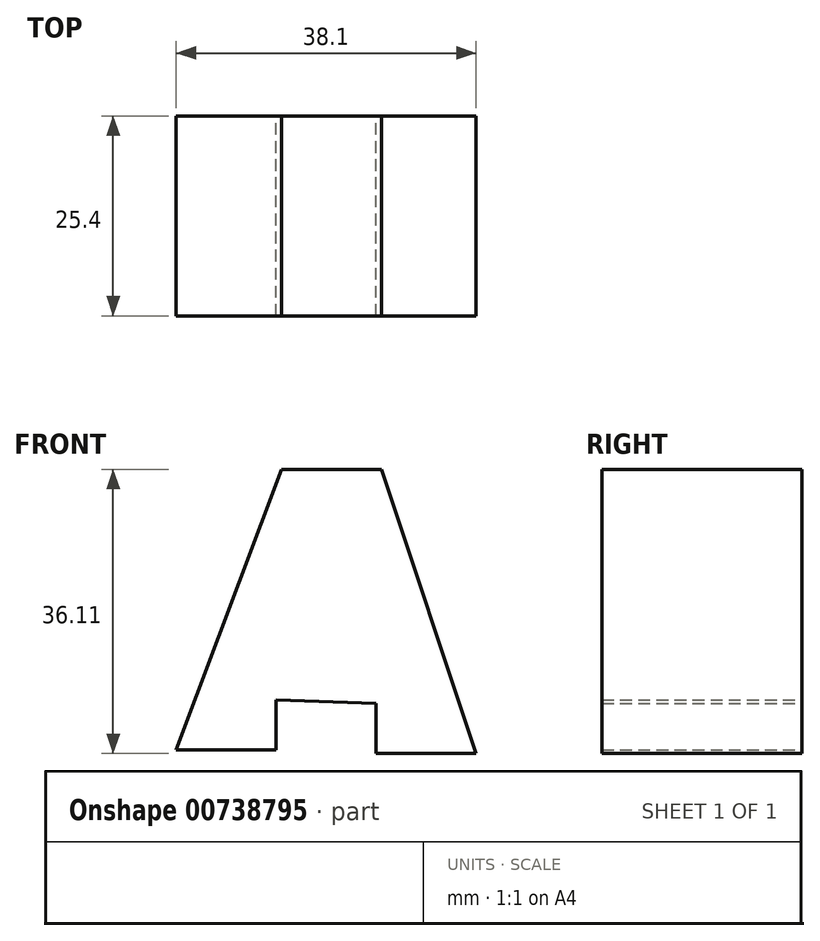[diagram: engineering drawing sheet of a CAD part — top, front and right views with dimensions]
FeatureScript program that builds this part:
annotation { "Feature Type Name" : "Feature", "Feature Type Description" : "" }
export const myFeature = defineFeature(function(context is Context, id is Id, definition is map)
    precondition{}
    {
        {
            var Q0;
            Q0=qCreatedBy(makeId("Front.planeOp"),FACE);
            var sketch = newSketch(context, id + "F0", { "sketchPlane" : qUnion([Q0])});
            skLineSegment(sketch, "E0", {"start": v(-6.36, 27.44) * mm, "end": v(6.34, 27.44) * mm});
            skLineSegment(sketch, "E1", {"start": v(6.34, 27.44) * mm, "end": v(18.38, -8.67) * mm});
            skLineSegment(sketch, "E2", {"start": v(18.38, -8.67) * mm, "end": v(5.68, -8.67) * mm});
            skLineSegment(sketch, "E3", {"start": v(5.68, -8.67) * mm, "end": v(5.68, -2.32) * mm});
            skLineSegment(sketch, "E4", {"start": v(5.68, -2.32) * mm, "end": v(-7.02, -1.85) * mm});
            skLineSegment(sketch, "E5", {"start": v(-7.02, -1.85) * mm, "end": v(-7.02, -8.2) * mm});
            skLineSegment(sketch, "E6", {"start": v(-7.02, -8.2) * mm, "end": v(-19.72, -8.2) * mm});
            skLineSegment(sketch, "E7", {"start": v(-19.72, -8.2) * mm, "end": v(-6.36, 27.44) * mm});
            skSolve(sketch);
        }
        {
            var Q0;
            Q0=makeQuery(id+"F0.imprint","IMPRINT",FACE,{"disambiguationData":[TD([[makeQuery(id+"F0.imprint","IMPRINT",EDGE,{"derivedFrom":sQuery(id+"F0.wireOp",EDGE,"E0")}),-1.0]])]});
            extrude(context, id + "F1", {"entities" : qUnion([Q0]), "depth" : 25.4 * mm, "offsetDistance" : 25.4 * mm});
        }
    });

* _Request_: Pull out every line of the listing above and reproduce each one verbatim, leaving out the picture.

* _Result for this task_:
[diagram: engineering drawing sheet of a CAD part — top, front and right views with dimensions]
FeatureScript program that builds this part:
annotation { "Feature Type Name" : "Feature", "Feature Type Description" : "" }
export const myFeature = defineFeature(function(context is Context, id is Id, definition is map)
    precondition{}
    {
        {
            var Q0;
            Q0=qCreatedBy(makeId("Front.planeOp"),FACE);
            var sketch = newSketch(context, id + "F0", { "sketchPlane" : qUnion([Q0])});
            skLineSegment(sketch, "E0", {"start": v(-6.36, 27.44) * mm, "end": v(6.34, 27.44) * mm});
            skLineSegment(sketch, "E1", {"start": v(6.34, 27.44) * mm, "end": v(18.38, -8.67) * mm});
            skLineSegment(sketch, "E2", {"start": v(18.38, -8.67) * mm, "end": v(5.68, -8.67) * mm});
            skLineSegment(sketch, "E3", {"start": v(5.68, -8.67) * mm, "end": v(5.68, -2.32) * mm});
            skLineSegment(sketch, "E4", {"start": v(5.68, -2.32) * mm, "end": v(-7.02, -1.85) * mm});
            skLineSegment(sketch, "E5", {"start": v(-7.02, -1.85) * mm, "end": v(-7.02, -8.2) * mm});
            skLineSegment(sketch, "E6", {"start": v(-7.02, -8.2) * mm, "end": v(-19.72, -8.2) * mm});
            skLineSegment(sketch, "E7", {"start": v(-19.72, -8.2) * mm, "end": v(-6.36, 27.44) * mm});
            skSolve(sketch);
        }
        {
            var Q0;
            Q0=makeQuery(id+"F0.imprint","IMPRINT",FACE,{"disambiguationData":[TD([[makeQuery(id+"F0.imprint","IMPRINT",EDGE,{"derivedFrom":sQuery(id+"F0.wireOp",EDGE,"E0")}),-1.0]])]});
            extrude(context, id + "F1", {"entities" : qUnion([Q0]), "depth" : 25.4 * mm, "offsetDistance" : 25.4 * mm});
        }
    });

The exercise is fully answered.